TDAI Meeting Room

virtual red room with control tablet

This virtual space is the third in a series of explorations into recreating physical spaces for remote and safe virtual technology system prototyping, using inexpensive and accessible resources. I am now focusing on familiar spaces that my students and I can no longer readily access due to COVID-19.

I am working on a collaborative research project led by Professor Kevin Passino (ECE) that involves IoT devices such as smart lighting and speakers of the sort that could be controlled by mobile devices. I used this small room to discover some of the challenges involved with simulating such connected hardware. The eventual goal is to provide a virtual environment for teachers to experience possible locations for such devices in their (simulated) classroom.


This summer I started using WebXR via A-Frame and Glitch to interactively control the color and location of light and sound sources.

This WebXR Environment was developed using an Oculus Quest and its web browser, and has not been tested in any other VR hardware yet. I’d like to hear whether it works on other devices. (If using Quest controllers, left trigger to teleport.)

Modeling this room (which is in Pomerene Hall within TDAI) provided new geometric challenges for the workflow I’ve been developing for creating VR environments from spherical photos.

panoramic photo of small meeting room with bright red chairs
360° Source Photo (Joe Chambers)

The environment has a very low polygon count and mainly relies on two 4k texture maps.

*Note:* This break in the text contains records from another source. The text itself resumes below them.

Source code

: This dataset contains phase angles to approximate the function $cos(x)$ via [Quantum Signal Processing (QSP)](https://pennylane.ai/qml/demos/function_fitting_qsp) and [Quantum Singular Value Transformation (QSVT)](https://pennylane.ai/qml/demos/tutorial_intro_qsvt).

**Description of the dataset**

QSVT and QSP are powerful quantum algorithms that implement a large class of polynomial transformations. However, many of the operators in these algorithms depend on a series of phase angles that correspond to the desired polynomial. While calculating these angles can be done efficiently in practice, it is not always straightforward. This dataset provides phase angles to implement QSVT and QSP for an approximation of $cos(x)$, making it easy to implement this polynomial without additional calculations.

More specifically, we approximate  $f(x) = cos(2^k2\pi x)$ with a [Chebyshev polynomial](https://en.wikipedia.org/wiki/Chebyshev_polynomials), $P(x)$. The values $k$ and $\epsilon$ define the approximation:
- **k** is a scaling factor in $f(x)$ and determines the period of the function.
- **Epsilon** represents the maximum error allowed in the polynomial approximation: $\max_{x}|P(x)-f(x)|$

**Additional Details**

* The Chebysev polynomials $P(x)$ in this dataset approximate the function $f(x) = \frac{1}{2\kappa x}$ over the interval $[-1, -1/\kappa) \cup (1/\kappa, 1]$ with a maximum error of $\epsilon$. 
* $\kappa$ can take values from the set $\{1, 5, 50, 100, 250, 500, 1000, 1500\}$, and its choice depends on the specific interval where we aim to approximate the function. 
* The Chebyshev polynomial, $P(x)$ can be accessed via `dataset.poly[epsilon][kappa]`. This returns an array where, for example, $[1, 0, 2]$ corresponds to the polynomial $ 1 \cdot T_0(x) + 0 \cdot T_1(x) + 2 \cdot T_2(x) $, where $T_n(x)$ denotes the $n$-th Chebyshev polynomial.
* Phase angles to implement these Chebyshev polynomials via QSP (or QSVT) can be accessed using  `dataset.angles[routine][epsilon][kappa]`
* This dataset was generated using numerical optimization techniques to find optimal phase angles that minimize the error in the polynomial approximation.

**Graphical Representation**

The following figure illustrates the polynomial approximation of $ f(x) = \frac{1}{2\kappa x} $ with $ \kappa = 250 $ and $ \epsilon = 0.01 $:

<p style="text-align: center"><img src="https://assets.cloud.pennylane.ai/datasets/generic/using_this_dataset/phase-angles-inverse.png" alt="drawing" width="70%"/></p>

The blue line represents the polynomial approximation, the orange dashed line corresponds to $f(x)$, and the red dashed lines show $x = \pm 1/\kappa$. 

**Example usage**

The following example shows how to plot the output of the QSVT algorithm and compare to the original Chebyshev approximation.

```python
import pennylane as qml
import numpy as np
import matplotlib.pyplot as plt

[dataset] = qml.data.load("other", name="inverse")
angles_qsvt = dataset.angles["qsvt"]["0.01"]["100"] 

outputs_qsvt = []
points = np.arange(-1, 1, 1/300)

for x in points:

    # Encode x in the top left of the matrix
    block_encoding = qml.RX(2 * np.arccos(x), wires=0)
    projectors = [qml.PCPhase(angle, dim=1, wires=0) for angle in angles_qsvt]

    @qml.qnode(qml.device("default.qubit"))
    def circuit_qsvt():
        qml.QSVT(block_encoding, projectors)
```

The Quest mobile hardware seems ok with this, until I start adjusting light color sliders - sometimes this is fine, sometimes interaction becomes very slow. Still learning and exploring!


Earlier this year, this was one of the meeting rooms my students physically used while learning about programming microcontrollers for light and sound interactivity (using Circuit Playground Bluefruits) as part of our Affordable Learning Exchange (ALX) project.

The audio looping in the virtual speaker is a public domain speech by John Glenn.